Dejamos el mar con esa nostalgia que siempre nos achica con el adios. Esa es la última ola, el último suspiro de humedad detenida en las manos, tus ojos acostumbrados al destino de su inmensidad.
A lo largo del camino, esos contrastes de verdes y sequedad, regadío y secano, alcornoques, olivo, grano. Nunca un paisaje detenido e igual. Y pueblos blancos adornados de azules o amarillos. Siempre blancos, ordenados en su espacio, sus casas sin hacinar, sin atropello.

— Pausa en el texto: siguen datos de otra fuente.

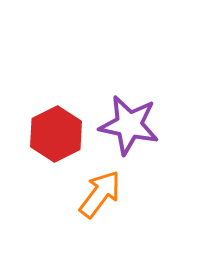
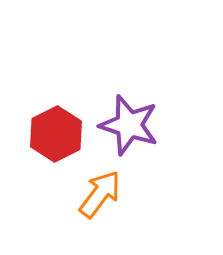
purple star: rotated 6 degrees clockwise
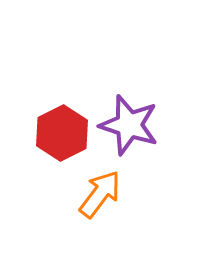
red hexagon: moved 6 px right, 1 px up
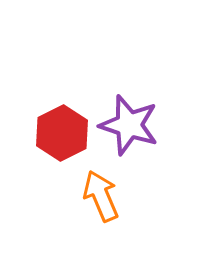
orange arrow: moved 1 px right, 2 px down; rotated 60 degrees counterclockwise
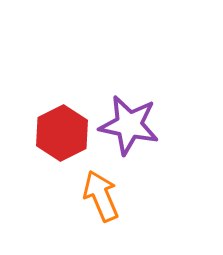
purple star: rotated 6 degrees counterclockwise
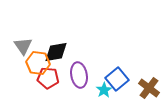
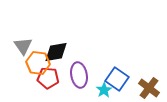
blue square: rotated 15 degrees counterclockwise
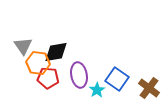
cyan star: moved 7 px left
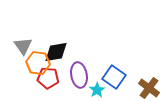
blue square: moved 3 px left, 2 px up
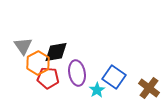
orange hexagon: rotated 25 degrees clockwise
purple ellipse: moved 2 px left, 2 px up
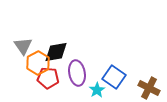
brown cross: rotated 10 degrees counterclockwise
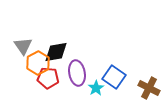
cyan star: moved 1 px left, 2 px up
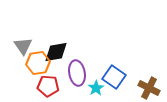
orange hexagon: rotated 20 degrees clockwise
red pentagon: moved 8 px down
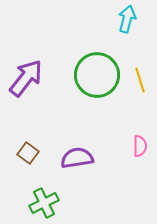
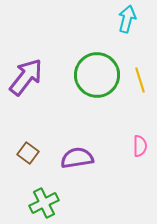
purple arrow: moved 1 px up
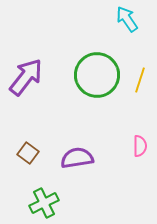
cyan arrow: rotated 48 degrees counterclockwise
yellow line: rotated 35 degrees clockwise
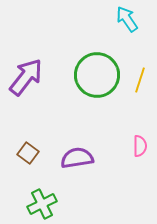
green cross: moved 2 px left, 1 px down
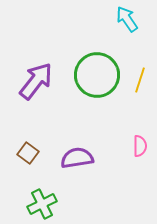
purple arrow: moved 10 px right, 4 px down
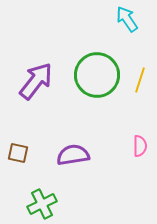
brown square: moved 10 px left; rotated 25 degrees counterclockwise
purple semicircle: moved 4 px left, 3 px up
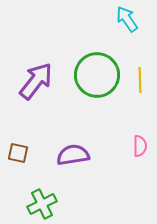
yellow line: rotated 20 degrees counterclockwise
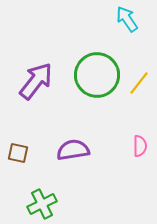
yellow line: moved 1 px left, 3 px down; rotated 40 degrees clockwise
purple semicircle: moved 5 px up
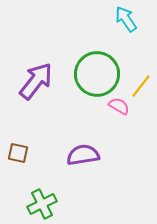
cyan arrow: moved 1 px left
green circle: moved 1 px up
yellow line: moved 2 px right, 3 px down
pink semicircle: moved 21 px left, 40 px up; rotated 60 degrees counterclockwise
purple semicircle: moved 10 px right, 5 px down
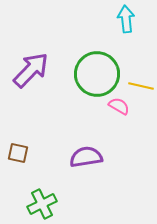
cyan arrow: rotated 28 degrees clockwise
purple arrow: moved 5 px left, 11 px up; rotated 6 degrees clockwise
yellow line: rotated 65 degrees clockwise
purple semicircle: moved 3 px right, 2 px down
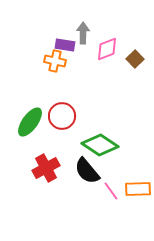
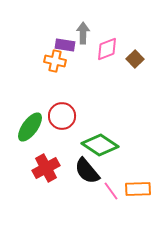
green ellipse: moved 5 px down
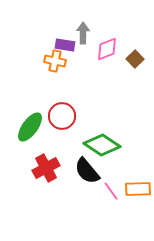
green diamond: moved 2 px right
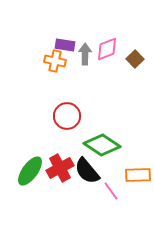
gray arrow: moved 2 px right, 21 px down
red circle: moved 5 px right
green ellipse: moved 44 px down
red cross: moved 14 px right
orange rectangle: moved 14 px up
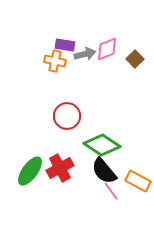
gray arrow: rotated 75 degrees clockwise
black semicircle: moved 17 px right
orange rectangle: moved 6 px down; rotated 30 degrees clockwise
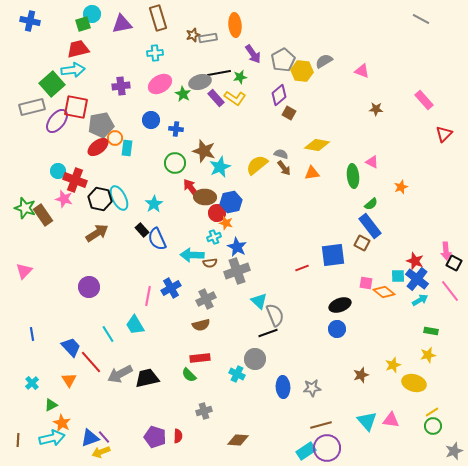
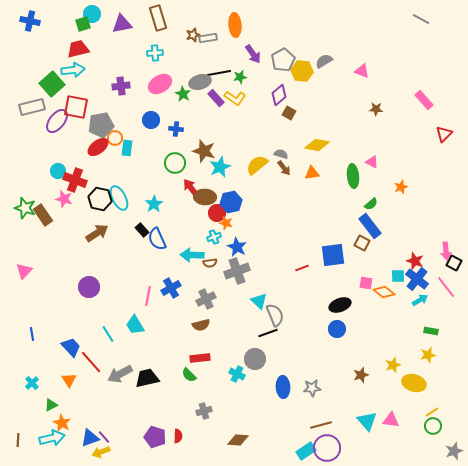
pink line at (450, 291): moved 4 px left, 4 px up
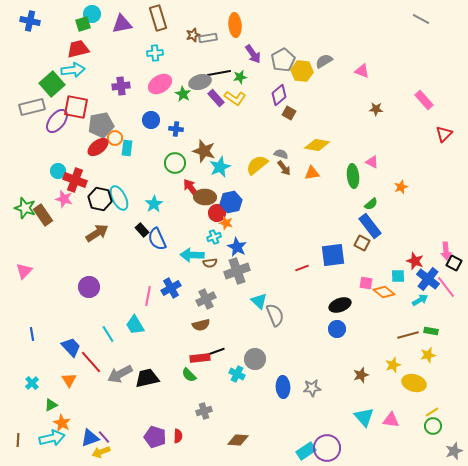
blue cross at (417, 279): moved 11 px right
black line at (268, 333): moved 53 px left, 19 px down
cyan triangle at (367, 421): moved 3 px left, 4 px up
brown line at (321, 425): moved 87 px right, 90 px up
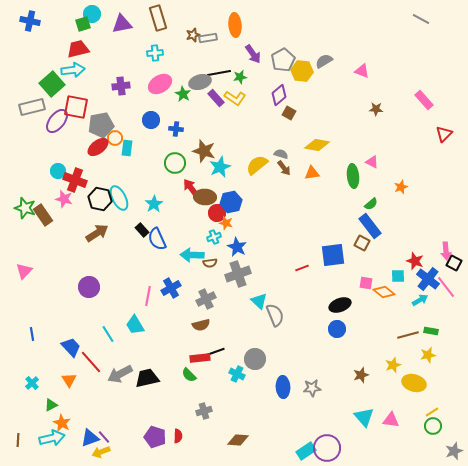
gray cross at (237, 271): moved 1 px right, 3 px down
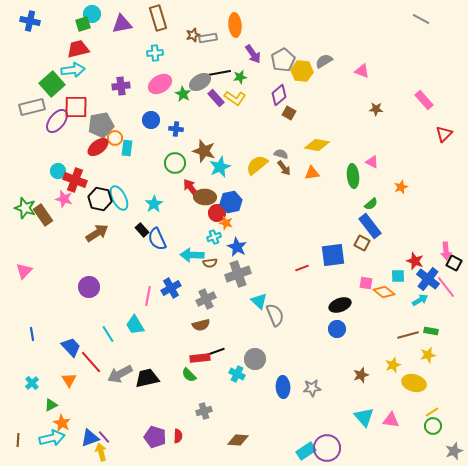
gray ellipse at (200, 82): rotated 15 degrees counterclockwise
red square at (76, 107): rotated 10 degrees counterclockwise
yellow arrow at (101, 452): rotated 96 degrees clockwise
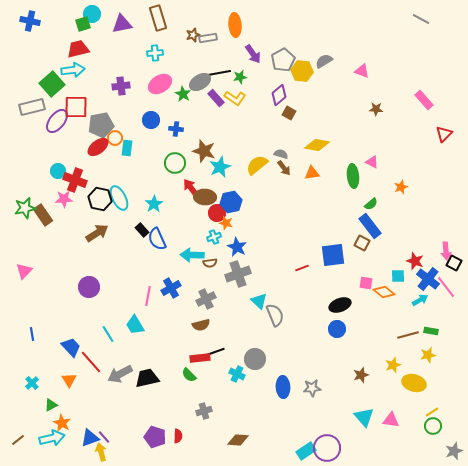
pink star at (64, 199): rotated 18 degrees counterclockwise
green star at (25, 208): rotated 30 degrees counterclockwise
brown line at (18, 440): rotated 48 degrees clockwise
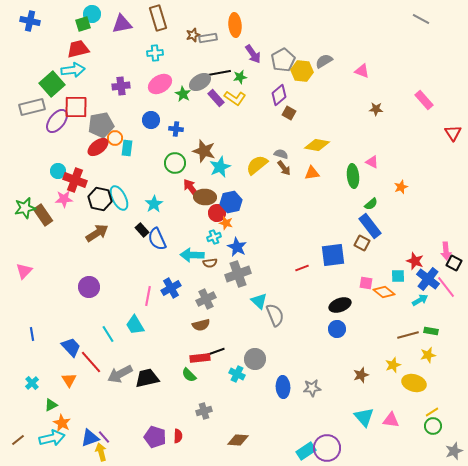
red triangle at (444, 134): moved 9 px right, 1 px up; rotated 18 degrees counterclockwise
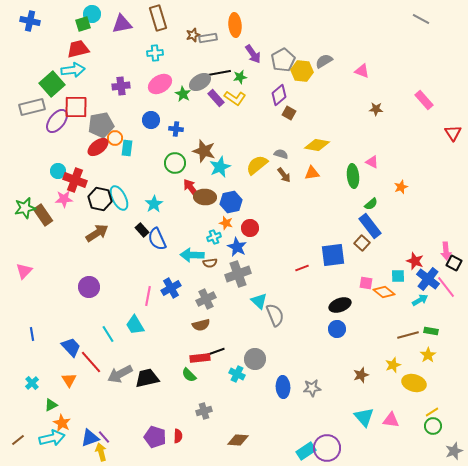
brown arrow at (284, 168): moved 7 px down
red circle at (217, 213): moved 33 px right, 15 px down
brown square at (362, 243): rotated 14 degrees clockwise
yellow star at (428, 355): rotated 21 degrees counterclockwise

Vamos subiendo, dejamos atrás Castelo Branco buscando Monsanto
Ya has estado. Nos dices que realmente merece la pena. Merece. Y mucho. A su vera, el valle se extiende verde y fecundo, una de sus montañas revestida de verde; en la otra, atalayas de castillo y talismanes de un pueblo que sorprende más que cualquiera de sus descripciones o imágenes
Sí, el castillo medieval en lo alto, castillo del que queda un cinturón de murallas, algunas torres, las ruinas de una de sus capillas,
otra dentro del recinto. Ruinas o no, tal vez sea la altura y la mirada al valle lo que confiera al lugar ese algo fantástico y espectacular, o acaso la magnitud de sus rocas
y la construcción envolviendo piedras gigantes, apoyándose en ellas
En la ladera, el pueblo, un regalo de piedra que construido con ella y desde ella, mima sus caprichosas formas
y sus inesperadas siluetas
y rincones
Caminas entre callejuelas revestidas de piedra,
aunque también las flores encuentran su nacer y su cobijo
Su gente, amable como nadie
Montaña, castillo y pueblo, un espectáculo magnífico
¿Cuántos rincones así en Portugal? ¿En España?
Hoy regresamos a casa. Ya tarde, poco antes de llegar, la noche nos dice que estamos llegando, algo en la luminosidad de las noches tardías de verano, un respirar inconfundible.